Alternative Pathways to Licensure

School leaders need to look at innovative ways to fill key positions and hiring teachers. Working with university partners to streamline career change programs should be considered. Support and satisfaction are still essential for retaining these professionals. Divisions can look at strategic ways to provide these individuals a working wage while they pursue initial certification as an investment in the long-term stability of the district.

School Climate and Support

New teachers need to feel welcomed by the school and the division. Faculty retreats and new teacher induction processes can be critical. A family-like atmosphere needs to protect teachers as they venture into the field. Leaders should have high expectations coupled with tremendous support to reach those high expectations.

The climate should also align with the brand and be consistent across the district. Whereas leaders need to make tough decisions regarding personnel when the person in question does not align with the school climate and expectations, questions should arise regarding leadership when turnover is significantly higher in select schools.

Micromanagement and unreasonable expectations can quickly hurt a division’s brand. Further, implementing too many new programs can lead to increased turnover. Leaders need to invest and take care of people even in times of abundant candidates. With leadership, doing the right thing pays off in the long run.

Team building, faculty retreats, and mentorship programs are essential to the retention of all teachers but are most critical to new teachers. Yet, the program must be relevant and support to succeed; otherwise, the program becomes a burden. Quality induction programs help teachers build relationships and become invested in the community.

Financial Considerations

Although studies do not consistently list salary alone as the most significant indicator of teacher retention, salary and benefits are consistently in the top three factors related to teacher retention.
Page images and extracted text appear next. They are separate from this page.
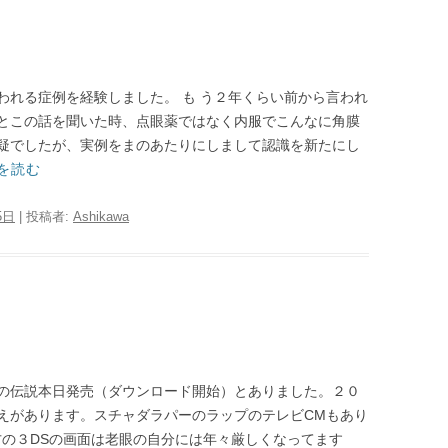
われる症例を経験しました。 も う２年くらい前から言われ
とこの話を聞いた時、点眼薬ではなく内服でこんなに角膜
疑でしたが、実例をまのあたりにしまして認識を新たにし
を読む
5日
|
投稿者:
Ashikawa
の伝説本日発売（ダウンロード開始）とありました。２０
えがあります。スチャダラパーのラップのテレビCMもあり
方の３DSの画面は老眼の自分には年々厳しくなってます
Teachers typically choose the field based on admirable intentions to make a difference and give back to the community, but everyone has to make a living wage. It is hard to see others with equivalent education who work fewer hours and make significantly more money.

Strong salary scales and comprehensive benefit programs are essential. Advanced degree stipends must also be competitive to show the division’s investment in continuing education.  In addition, education needs to look at how other fields are handling shortages, and retention bonuses should be considered.